■ **TEXTE À ANALYSER**:
________
Staff (matériau)
Le staff est un matériau de construction préfabriqué à base de plâtre armé de fibres.
Histoire
Pour restaurer les appartements détruits pendant la Révolution française, les décorateurs se tournent vers des matériaux moins coûteux que le stuc, la plâtrerie et le carton-pierre. C'est à cette époque qu'apparaît la première corniche préfabriquée en plâtre[1] armé d'une toile de jute. Ce matériau, appelé staff[2] est inventé[3] par Eugène-Denis Arondelle qui dépose un brevet en 1856 et Alexandre Desachy qui dépose de même un brevet le réalisant ainsi de nombreux décors en staff pour les résidences de l'empereur Napoléon III[4]. L'emploi du staff se développe alors rapidement jusqu'à atteindre son apogée à la Belle Époque (fin XIXe siècle et début XXe siècle)
Le mot « staff » dériverait de l'allemand staffieren (« garnir », « orner ») ou du français ancien estofer (« étoffe »).
La profession de staffeur fait partie des métiers d'art.
Utilisation
de Cormeilles-en-Parisis.
Le staff est notamment utilisé dans la restauration et le neuf.
________
■ **QUESTIONS À TRAITER**:
1/ Selon le texte sur le staff, en quelle année Eugène-Denis Arondelle dépose-t-il un brevet ?
2/ Recopiez le texte sur le staff depuis « Le staff est un » jusqu'à « début XXe siècle) » en remplaçant « toile de jute » par « toile de lin ».

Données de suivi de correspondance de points
________
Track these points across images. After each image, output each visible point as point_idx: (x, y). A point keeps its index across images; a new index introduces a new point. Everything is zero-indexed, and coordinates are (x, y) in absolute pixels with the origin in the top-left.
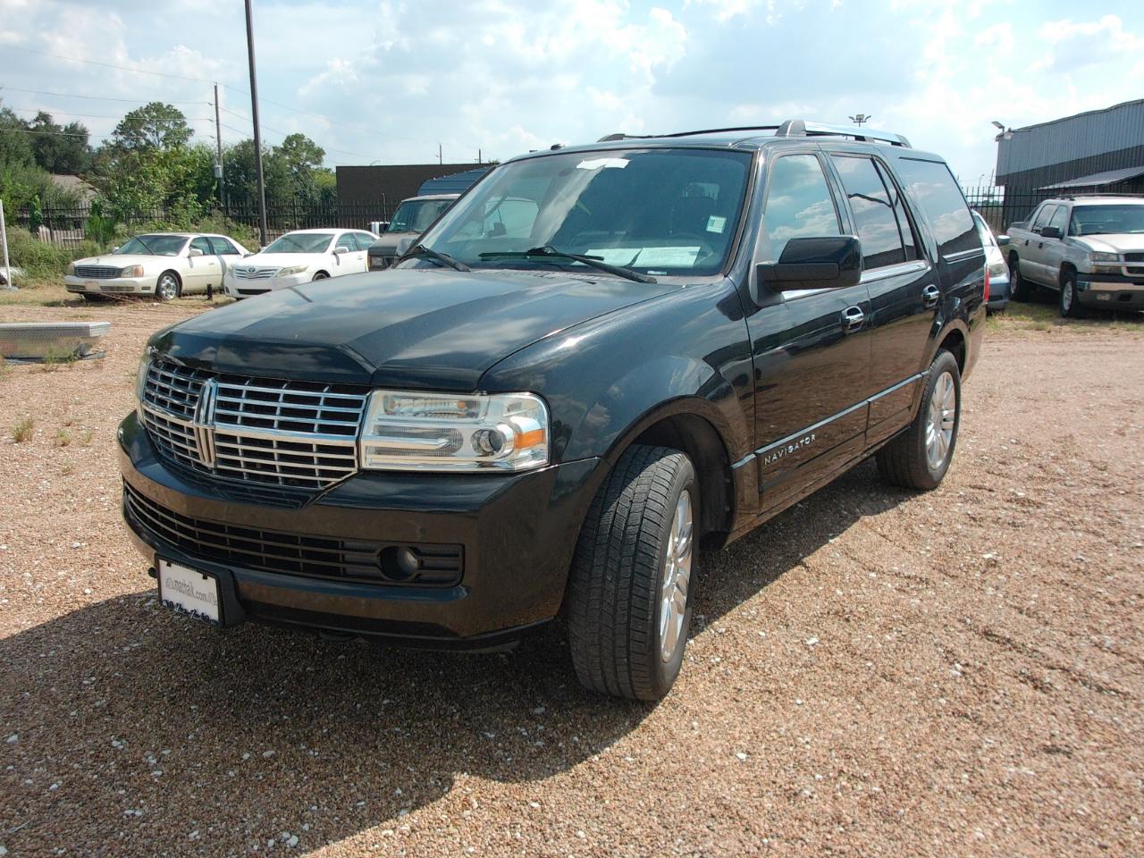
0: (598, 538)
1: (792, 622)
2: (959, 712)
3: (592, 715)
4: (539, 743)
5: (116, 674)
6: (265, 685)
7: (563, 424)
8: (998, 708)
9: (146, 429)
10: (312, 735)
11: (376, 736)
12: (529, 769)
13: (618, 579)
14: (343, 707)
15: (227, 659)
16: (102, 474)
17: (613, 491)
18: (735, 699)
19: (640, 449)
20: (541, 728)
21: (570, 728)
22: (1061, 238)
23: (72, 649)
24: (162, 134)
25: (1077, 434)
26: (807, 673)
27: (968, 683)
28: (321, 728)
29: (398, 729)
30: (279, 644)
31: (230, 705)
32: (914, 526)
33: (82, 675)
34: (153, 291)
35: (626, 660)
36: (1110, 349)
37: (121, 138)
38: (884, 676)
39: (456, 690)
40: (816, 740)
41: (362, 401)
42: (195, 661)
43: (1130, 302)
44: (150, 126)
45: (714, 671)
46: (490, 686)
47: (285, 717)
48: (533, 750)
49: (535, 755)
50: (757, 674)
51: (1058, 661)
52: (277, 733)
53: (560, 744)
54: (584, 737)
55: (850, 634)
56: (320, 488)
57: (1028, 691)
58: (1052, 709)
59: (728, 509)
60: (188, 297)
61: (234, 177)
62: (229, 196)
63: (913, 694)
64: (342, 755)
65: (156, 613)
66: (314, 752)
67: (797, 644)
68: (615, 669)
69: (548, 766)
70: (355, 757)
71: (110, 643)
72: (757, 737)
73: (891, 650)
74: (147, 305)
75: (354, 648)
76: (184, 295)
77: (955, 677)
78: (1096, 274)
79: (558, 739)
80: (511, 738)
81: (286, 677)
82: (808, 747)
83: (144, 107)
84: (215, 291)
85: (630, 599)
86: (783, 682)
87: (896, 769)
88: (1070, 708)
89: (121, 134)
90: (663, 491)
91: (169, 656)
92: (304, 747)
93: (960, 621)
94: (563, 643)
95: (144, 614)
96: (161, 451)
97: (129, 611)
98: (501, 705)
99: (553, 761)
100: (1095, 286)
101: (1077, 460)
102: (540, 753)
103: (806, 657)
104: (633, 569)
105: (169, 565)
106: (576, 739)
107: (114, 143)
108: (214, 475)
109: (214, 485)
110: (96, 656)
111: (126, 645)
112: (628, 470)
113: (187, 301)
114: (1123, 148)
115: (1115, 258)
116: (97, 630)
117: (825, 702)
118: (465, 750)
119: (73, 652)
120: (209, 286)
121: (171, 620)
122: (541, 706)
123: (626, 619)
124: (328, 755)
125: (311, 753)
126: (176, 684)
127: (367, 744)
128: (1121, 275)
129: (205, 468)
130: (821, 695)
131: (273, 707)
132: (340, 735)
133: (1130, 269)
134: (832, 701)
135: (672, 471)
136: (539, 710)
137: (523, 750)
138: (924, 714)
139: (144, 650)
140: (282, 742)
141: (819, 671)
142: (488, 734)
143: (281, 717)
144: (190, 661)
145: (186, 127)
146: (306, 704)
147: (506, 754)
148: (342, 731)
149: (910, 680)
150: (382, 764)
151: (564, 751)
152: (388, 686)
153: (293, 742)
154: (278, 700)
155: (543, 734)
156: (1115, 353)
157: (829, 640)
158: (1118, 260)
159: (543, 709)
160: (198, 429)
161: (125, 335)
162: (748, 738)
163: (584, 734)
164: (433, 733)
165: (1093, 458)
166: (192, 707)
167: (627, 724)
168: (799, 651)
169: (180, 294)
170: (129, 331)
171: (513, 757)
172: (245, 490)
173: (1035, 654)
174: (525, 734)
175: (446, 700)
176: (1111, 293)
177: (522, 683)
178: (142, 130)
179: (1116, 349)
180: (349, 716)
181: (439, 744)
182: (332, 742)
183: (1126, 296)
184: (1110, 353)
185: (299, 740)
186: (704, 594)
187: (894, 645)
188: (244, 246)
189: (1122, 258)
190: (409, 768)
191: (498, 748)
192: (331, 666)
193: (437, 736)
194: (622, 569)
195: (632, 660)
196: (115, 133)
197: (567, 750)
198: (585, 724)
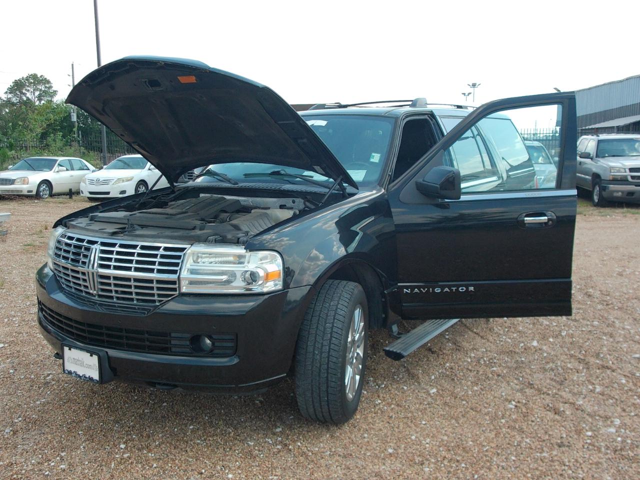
0: (311, 330)
1: (422, 381)
2: (512, 426)
3: (308, 432)
4: (279, 447)
5: (33, 416)
6: (121, 420)
7: (290, 270)
8: (533, 424)
9: (55, 274)
10: (150, 445)
11: (187, 445)
12: (273, 460)
13: (321, 353)
14: (167, 431)
15: (98, 407)
16: (12, 305)
17: (319, 304)
18: (388, 422)
19: (333, 282)
20: (280, 439)
21: (296, 439)
22: (592, 159)
23: (6, 403)
24: (37, 93)
25: (595, 275)
26: (429, 408)
27: (518, 412)
28: (155, 442)
29: (199, 441)
30: (128, 398)
31: (101, 431)
32: (495, 328)
33: (13, 417)
34: (34, 193)
35: (326, 398)
36: (620, 225)
37: (10, 96)
38: (472, 409)
39: (231, 420)
40: (432, 442)
41: (181, 256)
42: (79, 408)
43: (633, 197)
44: (29, 89)
45: (377, 408)
46: (251, 417)
47: (134, 437)
48: (275, 450)
49: (276, 453)
50: (401, 409)
51: (569, 399)
52: (130, 445)
53: (290, 447)
54: (304, 443)
55: (454, 387)
56: (157, 304)
57: (551, 415)
58: (563, 424)
59: (384, 316)
60: (57, 197)
61: (83, 121)
62: (80, 132)
63: (487, 418)
64: (167, 456)
65: (54, 383)
66: (151, 454)
67: (424, 392)
68: (320, 404)
69: (283, 458)
70: (175, 456)
71: (28, 399)
72: (400, 441)
73: (477, 395)
74: (30, 201)
75: (172, 399)
76: (54, 196)
77: (511, 409)
78: (612, 180)
79: (289, 444)
80: (263, 444)
81: (134, 415)
82: (427, 445)
83: (25, 77)
84: (74, 194)
85: (328, 364)
86: (415, 412)
87: (475, 455)
88: (573, 424)
89: (10, 93)
90: (346, 304)
91: (64, 406)
92: (145, 452)
93: (516, 379)
94: (292, 394)
95: (46, 384)
96: (64, 286)
97: (37, 382)
98: (257, 427)
99: (286, 456)
100: (612, 187)
101: (593, 290)
102: (279, 451)
103: (430, 399)
104: (329, 347)
105: (70, 349)
106: (299, 444)
107: (5, 99)
108: (97, 298)
109: (96, 303)
110: (20, 407)
111: (37, 401)
112: (327, 293)
113: (56, 199)
114: (632, 104)
115: (623, 171)
116: (20, 393)
117: (439, 423)
118: (237, 451)
119: (6, 405)
120: (70, 190)
121: (63, 387)
122: (279, 428)
123: (326, 375)
124: (159, 456)
125: (150, 455)
126: (69, 420)
127: (181, 449)
128: (628, 181)
129: (92, 295)
130: (436, 419)
131: (127, 431)
132: (166, 445)
133: (633, 177)
134: (442, 422)
135: (351, 294)
136: (279, 430)
137: (270, 450)
138: (492, 427)
139: (48, 403)
140: (133, 450)
141: (436, 406)
142: (250, 443)
143: (132, 436)
144: (76, 408)
145: (53, 89)
146: (146, 430)
147: (260, 453)
148: (167, 443)
149: (486, 410)
150: (191, 460)
151: (292, 451)
152: (192, 419)
153: (139, 450)
154: (129, 428)
155: (281, 442)
156: (622, 227)
157: (442, 390)
158: (625, 172)
159: (280, 429)
160: (88, 272)
161: (18, 220)
162: (395, 441)
163: (304, 441)
164: (219, 443)
165: (602, 289)
166: (80, 433)
167: (328, 436)
168: (426, 396)
169: (51, 195)
170: (21, 218)
171: (264, 454)
172: (115, 306)
173: (557, 396)
174: (271, 442)
175: (226, 426)
176: (622, 192)
177: (269, 416)
178: (24, 91)
179: (623, 225)
180: (171, 435)
181: (222, 449)
182: (161, 449)
183: (631, 193)
184: (620, 228)
185: (143, 448)
186: (373, 367)
187: (478, 392)
188: (92, 165)
189: (628, 170)
190: (205, 461)
191: (256, 450)
192: (159, 409)
193: (221, 444)
194: (323, 347)
195: (329, 398)
196: (6, 93)
197: (295, 449)
198: (304, 437)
________
■ **VOS RÉPONSES RÉDIGÉES**:
1/ En 1856.

2/
Le staff est un matériau de construction préfabriqué à base de plâtre armé de fibres.
Histoire
Pour restaurer les appartements détruits pendant la Révolution française, les décorateurs se tournent vers des matériaux moins coûteux que le stuc, la plâtrerie et le carton-pierre. C'est à cette époque qu'apparaît la première corniche préfabriquée en plâtre[1] armé d'une toile de lin. Ce matériau, appelé staff[2] est inventé[3] par Eugène-Denis Arondelle qui dépose un brevet en 1856 et Alexandre Desachy qui dépose de même un brevet le réalisant ainsi de nombreux décors en staff pour les résidences de l'empereur Napoléon III[4]. L'emploi du staff se développe alors rapidement jusqu'à atteindre son apogée à la Belle Époque (fin XIXe siècle et début XXe siècle)